There is a risk of a further deterioration in relations on June 30, when Washington is due to announce a plan to restrict Chinese investments into the United States and limit exports of U.S. tech products to China, they added.

Strong financial stocks and better-than-expected euro zone purchasing managers index for services helped drive a timid relief bounce in European shares. The pan-European STOXX 600 and its euro zone counterpart .STOXXE were set for their biggest weekly loss in three months as the consequences of rising protectionism sank in, notably for the autos sector.

The strong PMIs also boosted the euro EUR=D4. It was last up half a percent on the day and was set to end the week higher by half a percent. Against a basket of currencies, the dollar was 0.2 percent lower.

Against the yen, the greenback was little changed. It was modestly higher at 110.14 yen JPY=EBS, below a one-week high of 110.76 scaled the previous day amid lingering concerns over the U.S.-China trade dispute.

“The potential for all-out trade war, European political risks and emerging market volatility remain potent factors that should contain dollar/yen within the current range, though the lack of downside over the last week or so suggests stronger underlying demand,” wrote Robert Rennie, head of market strategy at Westpac.

The European PMIs also showed manufacturing growth was the weakest in 18 months on trade worries.

Elsewhere in Europe, Greece’s borrowing costs fell to four-week lows on Friday after Athens won debt relief from the euro zone.

Sterling was half a percent higher against the dollar GBP=D3 on Friday, extending gains made the previous day after the Bank of England’s chief economist Andy Haldane unexpectedly joined the minority of policymakers calling for a UK interest rate hike, citing concerns about growing wage pressure.

Oil prices rose on uncertainty ahead of a meeting of the Organization of Petroleum Exporting Countries (OPEC) and other major producers including Russia starting in Vienna later in the day.

Saudi Arabia and Russia are in favour of raising output.
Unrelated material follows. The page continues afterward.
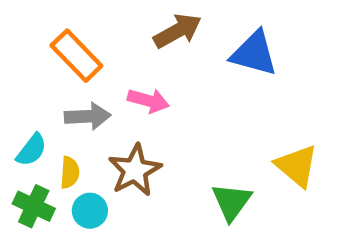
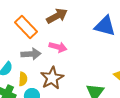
brown arrow: (178, 31) -> (57, 16), moved

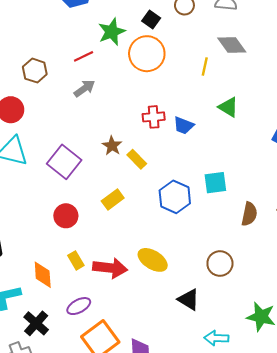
Other OPEC-members, including Iran, have opposed this, resulting in a flurry of backdoor diplomacy ahead of the meeting.

Brent crude LCOc1 traded at $74.00 a barrel, up 1.3 percent. U.S. West Texas Intermediate crude CLv1 rose 1.1 percent to $66.27 per barrel.
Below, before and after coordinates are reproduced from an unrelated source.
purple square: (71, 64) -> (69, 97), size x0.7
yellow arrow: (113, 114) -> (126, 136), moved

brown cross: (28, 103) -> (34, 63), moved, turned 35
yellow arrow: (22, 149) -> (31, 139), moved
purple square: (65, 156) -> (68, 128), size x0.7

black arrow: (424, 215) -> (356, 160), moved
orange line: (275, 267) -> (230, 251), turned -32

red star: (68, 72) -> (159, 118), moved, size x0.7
Earlier in Asia, MSCI’s broadest index of Asia-Pacific shares outside Japan .MIAPJ0000PUS dropped as much as 0.35 percent at one point to touch its weakest since early December, before erasing losses to be up 0.15 percent. Still it was 2.3 percent off for the week.

Hong Kong’s Hang Seng .HSI plumbed six-month lows, having lost 3.9 percent so far this week. South Korea’s KOSPI .KS11 hit nine-month lows and in mainland China, the CSI300 index .CSI300 lost almost 5 percent this week to one-year lows.

Japan’s Nikkei .N225 gave up 0.8 percent for a weekly loss of 1.7 percent.